What you are asked to do
Without the pictures, set down every line of the data exactly.

Data under study
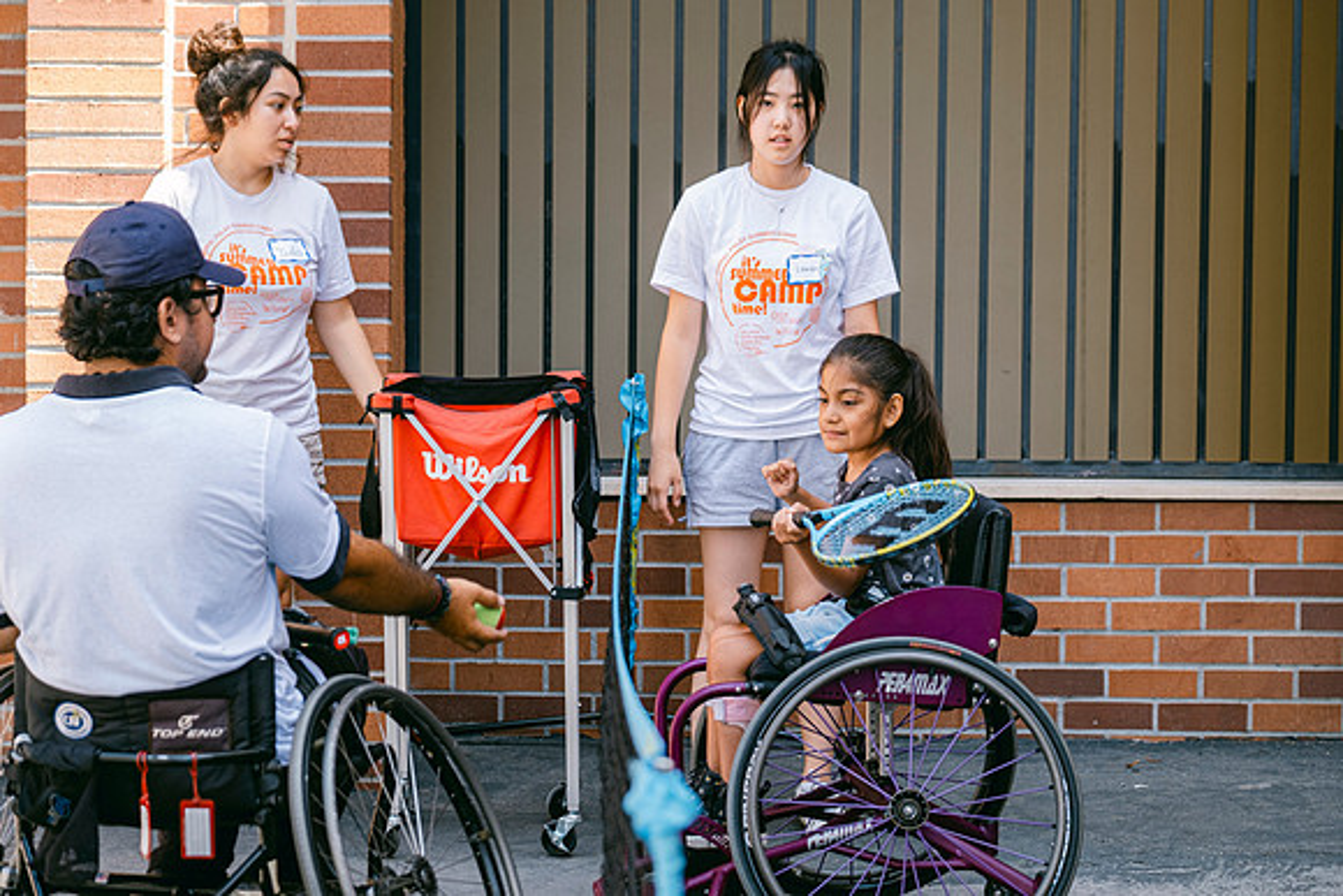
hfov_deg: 19.1
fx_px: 3992
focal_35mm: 107
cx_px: 672
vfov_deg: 12.8
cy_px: 448
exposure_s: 1/140
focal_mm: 71.5
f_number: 2.8
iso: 160
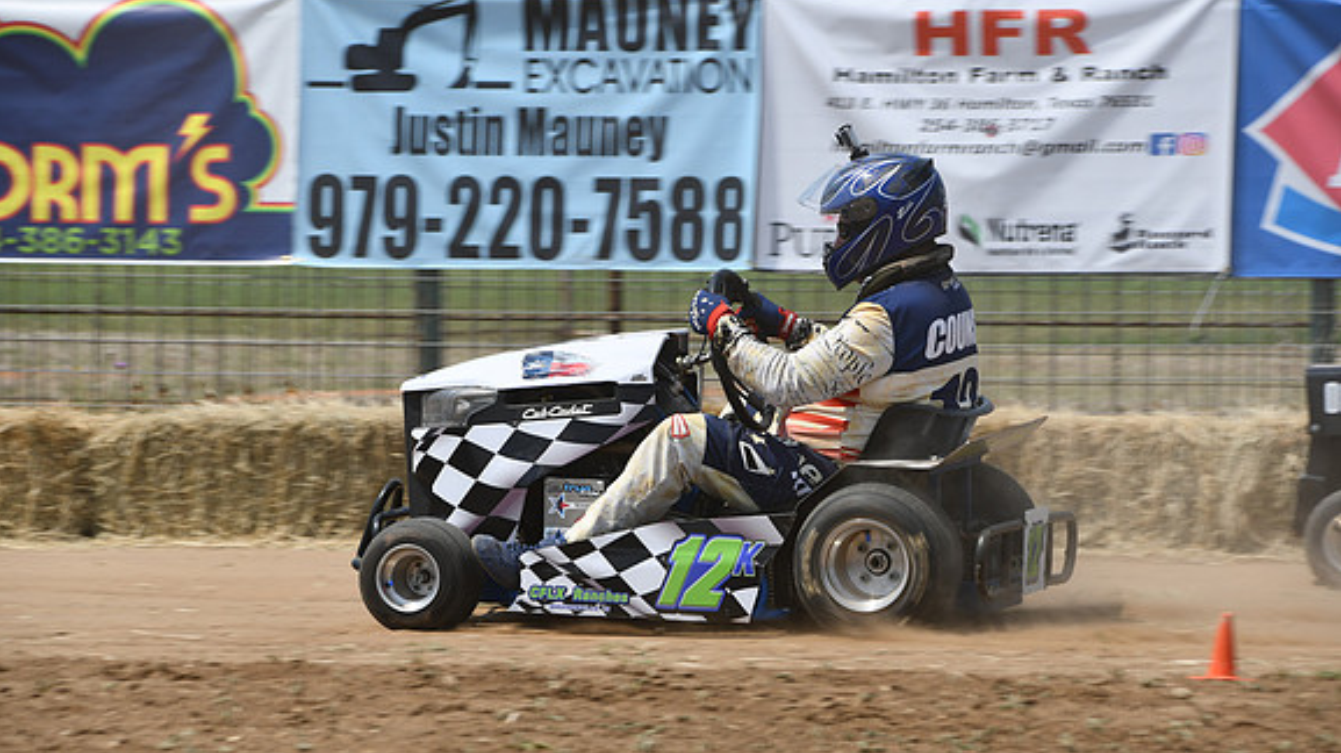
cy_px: 366
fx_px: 9810
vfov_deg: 4.4
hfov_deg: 7.8
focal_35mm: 276
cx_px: 669
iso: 100
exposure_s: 1/500
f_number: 8
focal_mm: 175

Task response
hfov_deg: 19.1
fx_px: 3992
focal_35mm: 107
cx_px: 672
vfov_deg: 12.8
cy_px: 448
exposure_s: 1/140
focal_mm: 71.5
f_number: 2.8
iso: 160
cy_px: 366
fx_px: 9810
vfov_deg: 4.4
hfov_deg: 7.8
focal_35mm: 276
cx_px: 669
iso: 100
exposure_s: 1/500
f_number: 8
focal_mm: 175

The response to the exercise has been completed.